Oggi sappiamo che essi non sono peculiari solo della nostra galassia: le grandi galassie come Andromeda ne posseggono centinaia, e le galassie ellittiche giganti, come M87 nel cuore dell’ammasso della Vergine, ne ospitano migliaia, segno che questi oggetti sono elementi fondamentali della costruzione delle strutture cosmiche. Se uno potesse, con la fantasia, avvicinarsi a uno di questi ammassi, resterebbe abbagliato da un panorama dove ogni punto del cielo è un sole, dove la notte non esiste, dove le distanze tra stelle sono così piccole che i sistemi planetari come il nostro avrebbero difficoltà a sopravvivere. Eppure, in questa apparente follia gravitazionale, regna un ordine antico, un’armonia invisibile che sfida la solitudine dello spazio. Gli ammassi globulari sono monumenti dell’universo, vestigia di un’epoca che nessun essere umano ha potuto vedere, ma che con i nostri strumenti — telescopi, modelli, equazioni — possiamo appena intravedere, come attraverso la nebbia di un sogno.
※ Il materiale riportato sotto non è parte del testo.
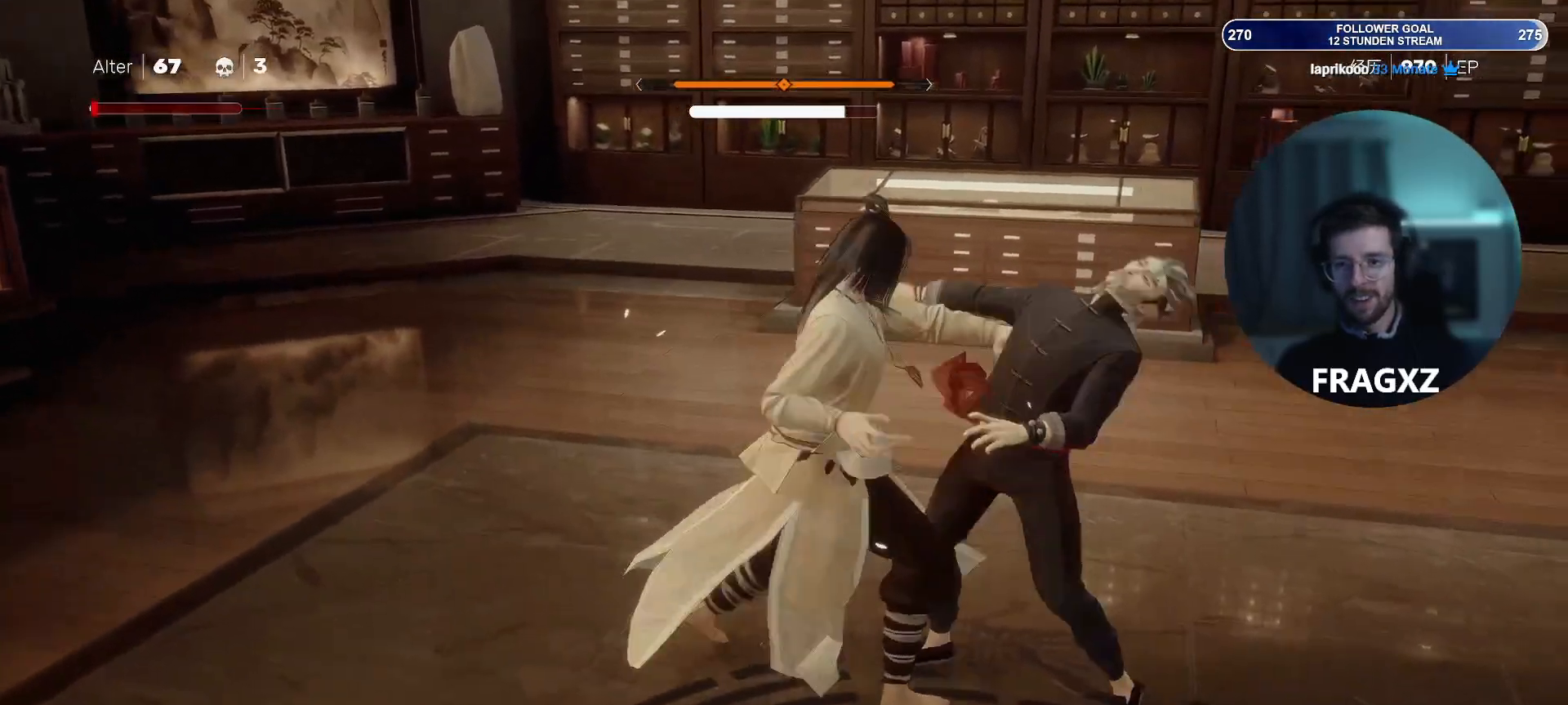
{"keys": ["space"], "mouse": [], "events": [[200, "space", "down"], [300, "space", "up"], [483, "space", "down"]]}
Essi ci ricordano, con la loro bellezza silenziosa, che l’universo è vasto, in gran parte inaccessibile, ma non per questo privo di senso o di poesia. In questa presenza silenziosa v’è un’eco di infinito, un’eco che ricorda la promessa dell’eternità. E poi una storia antica, antichissima che ci precede, riportandoci al gioco della Sapienza che guizza sulle acque ai primordi del tutto. L’ammasso globulare ci ricorda che nel cuore di Dio tutto ha un senso, un posto, una vocazione. Hanno un nome i soli che bruciano nel cosmo ed a maggior ragione noi esseri umani che siamo a Sua immagine e somiglianza. In un ammasso globulare una stella in più o in meno non si noterebbe, eppure come ricorda il salmo da cui siamo partiti, essa è nota, scelta, voluta. Come più di una stella ogni vita umana, la tua vita umana. Nessuno di noi è semplice caso, incidente di percorso, occorrenza chimica. Siamo diamanti di un unico diadema, voluti, amati, salvati. E non più soli. Non siamo gli uni posti a casaccio accanto agli altri, ma come le stelle in un ammasso globulare, voluti per essere relazione gli uni con gli altri. Testimoni di un eterno che si fa tempo in noi e con noi. Un eterno relazionale, che emetta luce, calore, amore. La prossima settimana continueremo il nostro viaggio, per ora, in alto il cuore.